Just days ago, America watched as Barack Obama became the first black president of the United States. For many, it was a joyous day that marked a step forward for the American people and our understanding of the role that race plays in our society. Roughly 40 years after Martin Luther King Jr. was assassinated for his work as a Civil Rights leader, President Obama’s swearing in seemed like a declaration that we have made monumental strides in overcoming the racial tensions that have led this country to some of the most shameful moments in its history.

Today in America, slavery exists only in history books and memories passed down through the generations. We no longer have separate bathrooms, water fountains or restaurants. And gone are the days of forced busing to integrate schools. Or are they?

Right here in Boulder, Colo., a town that has a reputation for being an educated and progressive community, race continues to dominate at least one conversation. In fact, it’s difficult to talk about the ongoing controversy in and around Columbine Elementary School without race finding its way into the discussion. Admittedly, race is not the only issue complicating matters at Columbine; fear, language, open-enrollment policies, student achievement, assessment, and socioeconomic status each play a role in this story, too. But in the end, it all comes back to race.

Achievement vs. assessment
It seemed simple enough when the Boulder Valley School District (BVSD) decided to construct a new building to replace Columbine Elementary School. The building was in bad shape — beyond repair, in fact. But it wasn’t long before the situation got more complicated. When the current principal, Lynn Widger, announced that she would be retiring at the end of this school year, events took another turn.

Superintendent Chris King scheduled a meeting with the faculty of Columbine to discuss the process for placing a new principal in the school, but two days before the meeting was to take place, it was announced that a new principal had been chosen. Assuming that the scheduled meeting would be used to tell the faculty about the new principal’s qualifications and her transition into the school, the unsuspecting staff showed up to the meeting, only to be told that they would all have to reapply for their jobs — all in the name of standardized test scores.

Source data

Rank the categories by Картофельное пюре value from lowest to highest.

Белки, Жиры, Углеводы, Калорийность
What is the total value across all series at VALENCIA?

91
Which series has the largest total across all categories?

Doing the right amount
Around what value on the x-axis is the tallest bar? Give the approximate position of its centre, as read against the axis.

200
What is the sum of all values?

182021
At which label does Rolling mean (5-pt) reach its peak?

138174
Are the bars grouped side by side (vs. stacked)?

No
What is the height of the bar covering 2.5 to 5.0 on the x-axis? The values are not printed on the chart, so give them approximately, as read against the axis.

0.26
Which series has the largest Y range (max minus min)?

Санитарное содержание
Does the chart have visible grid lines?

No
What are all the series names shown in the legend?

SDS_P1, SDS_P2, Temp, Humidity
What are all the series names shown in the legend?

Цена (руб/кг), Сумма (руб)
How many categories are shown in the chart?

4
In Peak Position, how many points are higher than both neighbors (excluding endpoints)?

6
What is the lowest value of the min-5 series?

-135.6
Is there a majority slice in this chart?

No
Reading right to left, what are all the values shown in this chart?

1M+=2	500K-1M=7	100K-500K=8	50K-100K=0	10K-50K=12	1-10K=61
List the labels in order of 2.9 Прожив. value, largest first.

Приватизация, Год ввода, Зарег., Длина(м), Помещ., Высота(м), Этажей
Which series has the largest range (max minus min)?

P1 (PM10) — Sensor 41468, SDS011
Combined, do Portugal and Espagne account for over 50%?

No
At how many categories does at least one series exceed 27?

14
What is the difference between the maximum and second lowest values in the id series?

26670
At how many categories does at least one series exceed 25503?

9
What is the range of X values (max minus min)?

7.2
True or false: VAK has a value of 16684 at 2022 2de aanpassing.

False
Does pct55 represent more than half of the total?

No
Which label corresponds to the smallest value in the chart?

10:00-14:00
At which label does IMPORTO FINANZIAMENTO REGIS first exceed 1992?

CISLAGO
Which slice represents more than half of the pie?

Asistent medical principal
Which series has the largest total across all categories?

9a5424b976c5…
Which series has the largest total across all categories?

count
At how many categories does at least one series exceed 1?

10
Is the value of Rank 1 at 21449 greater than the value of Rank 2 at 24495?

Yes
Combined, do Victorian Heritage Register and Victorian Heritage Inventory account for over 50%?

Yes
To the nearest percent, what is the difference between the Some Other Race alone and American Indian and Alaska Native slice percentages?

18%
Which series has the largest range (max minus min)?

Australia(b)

** YOUR ASSIGNMENT **
Rewrite the Columbine Elementary School text from "Superintendent Chris King" up to and including "standardized test scores.", replacing "faculty" with "teaching staff". Work only from the text about Columbine Elementary School.

** RESPONSE **
Superintendent Chris King scheduled a meeting with the teaching staff of Columbine to discuss the process for placing a new principal in the school, but two days before the meeting was to take place, it was announced that a new principal had been chosen. Assuming that the scheduled meeting would be used to tell the teaching staff about the new principal’s qualifications and her transition into the school, the unsuspecting staff showed up to the meeting, only to be told that they would all have to reapply for their jobs — all in the name of standardized test scores.